Por isso, ninguém pode ser bom patriota ignorando as condições de vida dos compatriotas e desligando-se dos problemas da Pátria. Ninguém pode orgulhar-se de ser angolano entrincheirado nas fronteiras da sua «Angola» privada e permanecendo indiferente à degradação das estruturas do País e ao imerecido sofrimento dos outros angolanos. Ninguém pode amar loucamente a Pátria desprezando e excluindo os outros membros dessa mesma Pátria. Enfim, e parafraseando os Bispos Católicos de Angola, não é possível amarmos a Pátria e desprezarmos os nossos compatriotas. Se desprezamos os nossos compatriotas, desprezamos também a nossa Pátria. Se quisermos amar esta, temos de amar também aqueles. Em suma, ou somos amigos dos nossos compatriotas ou somos inimigos da nossa Pátria.

José Maria Huambo

«Catingueiros» Perfumados!

A Paz é um dos mais preciosos perfumes da humanidade. E o tempo que corre oferece-nos a rara oportunidade de consolidarmos os benefícios de tão agradável fragrância. Acontece que os quase 30 anos de guerra deixaram-nos imundos e mal cheirosos. E para tirarmos máximo partido das qualidades do precioso perfume da Paz e exalarmos o agradável aroma da união, do progresso e do bem-estar social, era importante implementarmos uma mega operação de limpeza e purificação colectiva a fim de banirmos do nosso seio os erros que originaram a devastação e estagnação da nossa amada Pátria e eliminarmos os vícios que exploram e manipulam as nossas naturais diferenças e obstam a convivência fraterna entre todos os angolanos.

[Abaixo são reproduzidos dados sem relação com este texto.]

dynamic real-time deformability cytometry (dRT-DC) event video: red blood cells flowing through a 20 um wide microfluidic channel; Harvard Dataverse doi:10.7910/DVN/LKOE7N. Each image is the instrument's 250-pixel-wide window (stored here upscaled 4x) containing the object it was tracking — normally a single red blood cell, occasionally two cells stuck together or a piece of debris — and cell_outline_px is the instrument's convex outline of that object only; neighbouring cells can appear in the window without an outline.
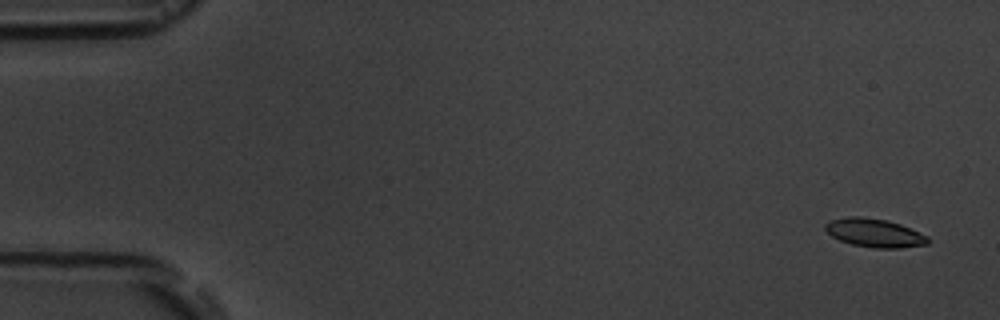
{"species": "common noctule bat (a hibernating species)", "species_latin": "Nyctalus noctula", "temperature_condition": "room temperature", "stored_images_in_passage": 5, "camera_frame_rate_fps": 3000, "um_per_image_px": 0.085, "animal": {"sex": "male", "body_mass_g": 19.5, "forearm_length_mm": 54.6}, "frame": {"image": 1, "passage_image": 1, "time_ms": 0.0, "image_size_px": [1000, 320], "cell_outline_px": [[928, 244], [900, 248], [876, 248], [852, 244], [840, 240], [832, 236], [824, 228], [824, 224], [832, 220], [848, 216], [860, 216], [888, 220], [900, 224], [928, 236]], "centroid_in_image_um": [74.33, 19.79], "position_along_channel_um": 10.7, "area_um2": 16.94}}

Só que nada disso tem acontecido. Continuamos a falar da «consolidação da Paz» como se fosse algo realizável com um condão mágico e sem muito esforço. Insistimos em consolidar a Paz sob os alicerces da velha estrutura onde ainda imperam o abuso de poder, a cultura do medo, a dominação de uns pelos outros, a férrea imposição de ideias, as medidas arbitrárias, as situações de miséria, a degradação dos valores, etc.

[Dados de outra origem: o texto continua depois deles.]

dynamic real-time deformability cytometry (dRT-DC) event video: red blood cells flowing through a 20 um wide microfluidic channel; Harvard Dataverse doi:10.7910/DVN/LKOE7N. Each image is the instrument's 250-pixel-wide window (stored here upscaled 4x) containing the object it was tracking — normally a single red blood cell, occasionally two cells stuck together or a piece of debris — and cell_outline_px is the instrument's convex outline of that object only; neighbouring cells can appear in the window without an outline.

Os obscuros interesses partidários e as ideologias do regime dominante continuam a ter primazia. O povo continua a ser usado, instrumentalizado e desprezado. Os direitos fundamentais dos angolanos continuam a ser desrespeitados. Continuamos a fomentar os elitismos sociais e políticos e a cor da pele continua a ser preponderante na definição do angolano e no usufruto das benesses da angolanidade.

Continuam intactos e muito bem afinados os instrumentos de «pessoalização» do poder, de monopolização dos cargos públicos, de partidarização da sociedade, de apropriação dos bens públicos e de desfalques dos cofres do Estado. Continuam, também, intactos e muito bem oleados os poderosos mecanismos moldados para manterem a grande massa de angolanos completamente à margem dos inúmeros lucros das riquezas nacionais. Por isso, os consolidadores da Paz e promotores da Reconciliação continuam, descaradamente, a usar em proveito próprio os abundantes lucros das riquezas de Angola e teimam em não aplicar as astronómicas quantias monetárias em projectos socio-económicos que visem melhorar as condições de vida dos cidadãos.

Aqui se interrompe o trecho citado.